There is no credible economic reason. There is very little indication, that the scientific gains of manned spaceflight will be worth the monetary expenditure for centuries. But that doesn't mean it isn't worth it, if that is what you decide to focus on. If you say, we think it's worth it, because human nature sometimes requires a higher goal that doesn't have a lot to do with the individuals of the society, but the society as a whole - and as such can truly be enjoyed by all because nobody has any tangible benefit - then this is a good enough reason.
But unfortunately our societies have devolved to the point of regarding everything that doesn't have a tangible benefit to identifiable individuals as a waste of time - unless it is part of those practices that were grandfathered in from eras when people thought otherwise.
Oh, we're not exactly cowards. We just stroke our ego on manly war escapades. Keeping the world safe from (non aligned) tinpot despots by using the world's largest military industrial complex to stomp a bunch of backwards, third tier, fourth world countries into molten dust!
Or not.
Faster! Faster! Faster would be better!
What is being overlooked here, imo, is the factor that drove the Apollo program to such fantastic feats on its relatively short timescale. That type of commitment and effort is _never_ going to be undertaken without the threat of another country topping the US. Barring the type of wake-up-call moment like Sputnik or Gagarin, the necessary desire to get us to the aspirational next level will continue on this iterative path of fits and starts. The key factor that allowed for Mercury -> Gemini -> Apollo was the race to the moon. Right now we have these wishy-washy blurred objectives like wouldn't it be great to visit an asteroid or maybe we'll be walking on Mars in 20 years. F that. We really need a challenger. China. Like the title says, they need to get to Mars. Will them putting something real into orbit do the trick? Is that even attainable given their current launch capabilities (I think so). Until something like that happens, we're doomed to live in this bureaucratic netherworld of pork. The public (I'm guilty too) is too apathetic to realize the country could really use something inspiring like this. Otherwise all the wonderful brainpower out there will continue to funnel into the world of spooky finance transactions... who can blame them!!
Those strap on boosters are very unlike that of Soyuz / R-7 rocket. In the latter, they are very similar to core stage, burning the same fuel mixture (kerosene and oxygen; a mix very suitable for first stages, giving nice balance of good specific impulse, high fuel and exhaust density, hence small tanks and large static thrust; a sweet spot, one sort of aimed at in coupling and "averaging" characteristics of STS hydrogen-burning engines with SRBs ...yeah, "so why not just use kerosene?", like Saturn V also did BTW)
... most frequently used launch vehicle in the world" (and one of least expensive ones).
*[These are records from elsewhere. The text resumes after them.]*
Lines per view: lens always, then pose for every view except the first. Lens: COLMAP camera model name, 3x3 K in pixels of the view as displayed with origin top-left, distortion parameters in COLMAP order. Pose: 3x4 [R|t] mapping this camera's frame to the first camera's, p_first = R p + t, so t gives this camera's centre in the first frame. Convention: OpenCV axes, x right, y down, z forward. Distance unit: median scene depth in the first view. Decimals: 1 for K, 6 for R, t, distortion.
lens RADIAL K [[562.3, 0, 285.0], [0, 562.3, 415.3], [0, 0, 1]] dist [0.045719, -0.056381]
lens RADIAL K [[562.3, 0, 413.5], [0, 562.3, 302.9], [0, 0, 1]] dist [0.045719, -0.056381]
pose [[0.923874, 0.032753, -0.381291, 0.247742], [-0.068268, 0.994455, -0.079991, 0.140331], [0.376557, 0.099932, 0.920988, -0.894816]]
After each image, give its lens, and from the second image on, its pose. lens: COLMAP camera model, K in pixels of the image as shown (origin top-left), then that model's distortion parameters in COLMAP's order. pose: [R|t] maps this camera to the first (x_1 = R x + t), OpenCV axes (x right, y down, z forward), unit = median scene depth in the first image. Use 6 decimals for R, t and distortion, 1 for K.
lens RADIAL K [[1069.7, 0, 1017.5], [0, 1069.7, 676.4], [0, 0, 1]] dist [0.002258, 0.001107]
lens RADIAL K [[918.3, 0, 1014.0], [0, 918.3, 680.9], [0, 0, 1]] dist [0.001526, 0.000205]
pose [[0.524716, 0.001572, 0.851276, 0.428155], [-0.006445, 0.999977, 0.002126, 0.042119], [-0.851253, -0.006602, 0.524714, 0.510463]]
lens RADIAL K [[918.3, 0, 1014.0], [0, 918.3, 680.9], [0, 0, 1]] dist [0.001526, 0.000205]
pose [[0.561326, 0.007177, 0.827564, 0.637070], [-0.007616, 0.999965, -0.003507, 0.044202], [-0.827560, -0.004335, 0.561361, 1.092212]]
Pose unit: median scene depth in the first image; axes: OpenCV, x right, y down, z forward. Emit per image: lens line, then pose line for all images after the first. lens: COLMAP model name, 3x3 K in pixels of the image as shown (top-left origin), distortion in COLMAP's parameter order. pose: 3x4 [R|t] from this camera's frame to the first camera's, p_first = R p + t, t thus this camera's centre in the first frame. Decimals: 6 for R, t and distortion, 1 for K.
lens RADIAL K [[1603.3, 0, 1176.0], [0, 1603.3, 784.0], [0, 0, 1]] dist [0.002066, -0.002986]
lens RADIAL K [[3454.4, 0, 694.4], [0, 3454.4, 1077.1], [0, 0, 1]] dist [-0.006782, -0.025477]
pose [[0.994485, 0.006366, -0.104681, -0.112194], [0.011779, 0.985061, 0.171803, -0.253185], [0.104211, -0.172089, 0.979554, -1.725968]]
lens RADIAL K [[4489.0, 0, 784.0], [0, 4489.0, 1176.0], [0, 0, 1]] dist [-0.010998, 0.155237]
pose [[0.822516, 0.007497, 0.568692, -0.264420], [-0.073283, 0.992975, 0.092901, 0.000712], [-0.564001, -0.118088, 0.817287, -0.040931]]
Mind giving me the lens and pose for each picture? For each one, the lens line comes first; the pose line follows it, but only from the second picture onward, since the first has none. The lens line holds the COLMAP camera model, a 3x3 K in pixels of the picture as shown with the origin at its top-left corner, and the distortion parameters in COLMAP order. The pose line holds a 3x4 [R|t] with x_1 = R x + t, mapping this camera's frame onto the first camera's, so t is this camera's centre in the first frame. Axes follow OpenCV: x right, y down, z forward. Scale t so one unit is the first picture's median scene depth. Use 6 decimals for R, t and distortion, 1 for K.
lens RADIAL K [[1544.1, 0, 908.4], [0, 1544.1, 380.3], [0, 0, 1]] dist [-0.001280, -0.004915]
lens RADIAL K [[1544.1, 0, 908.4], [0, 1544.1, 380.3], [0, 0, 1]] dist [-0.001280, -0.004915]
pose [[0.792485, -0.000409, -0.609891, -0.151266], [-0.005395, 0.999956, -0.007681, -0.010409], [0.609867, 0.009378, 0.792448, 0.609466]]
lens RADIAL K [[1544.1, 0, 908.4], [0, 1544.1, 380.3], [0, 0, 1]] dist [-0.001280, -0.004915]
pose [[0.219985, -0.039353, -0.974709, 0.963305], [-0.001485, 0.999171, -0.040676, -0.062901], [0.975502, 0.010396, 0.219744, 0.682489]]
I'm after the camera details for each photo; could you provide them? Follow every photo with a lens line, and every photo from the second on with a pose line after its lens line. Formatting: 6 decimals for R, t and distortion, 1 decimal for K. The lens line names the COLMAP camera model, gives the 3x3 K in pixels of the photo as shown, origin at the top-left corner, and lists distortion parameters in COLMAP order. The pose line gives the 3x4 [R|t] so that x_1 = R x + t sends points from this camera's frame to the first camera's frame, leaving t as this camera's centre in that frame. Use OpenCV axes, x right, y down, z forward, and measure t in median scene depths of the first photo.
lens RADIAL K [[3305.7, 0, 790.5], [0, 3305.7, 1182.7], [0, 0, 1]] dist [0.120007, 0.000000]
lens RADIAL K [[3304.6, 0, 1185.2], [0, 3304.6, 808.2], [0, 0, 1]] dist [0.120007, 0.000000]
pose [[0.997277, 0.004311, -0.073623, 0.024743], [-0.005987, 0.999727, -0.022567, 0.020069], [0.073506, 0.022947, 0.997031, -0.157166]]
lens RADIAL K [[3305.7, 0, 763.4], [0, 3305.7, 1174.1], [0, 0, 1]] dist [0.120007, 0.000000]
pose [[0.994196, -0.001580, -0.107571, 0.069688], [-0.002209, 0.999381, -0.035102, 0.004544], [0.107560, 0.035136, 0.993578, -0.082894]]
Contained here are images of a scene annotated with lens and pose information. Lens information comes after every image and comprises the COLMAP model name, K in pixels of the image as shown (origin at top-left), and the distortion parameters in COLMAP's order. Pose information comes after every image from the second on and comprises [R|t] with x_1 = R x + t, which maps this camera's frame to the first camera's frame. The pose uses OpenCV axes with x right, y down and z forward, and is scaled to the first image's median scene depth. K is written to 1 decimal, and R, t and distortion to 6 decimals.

With designs like Angara or Falcon improving even more on the concept, for example with parallel grouping of identical first stages (bringing even more benefits of mass production)
Generally, seeing capsules as a step backwards is at odds with basic chronology. Everybody at first expected "aerodynamic" or "spaceplane-ish" shapes from reentry vehicles, and worked towards it hard. They proved relatively unworkable. Blunt shape entry capsule was a relatively late innovation, an improvement; and a bit of a surprise. There's nothing wrong with capsules; physics, rocket equation, are a bitch.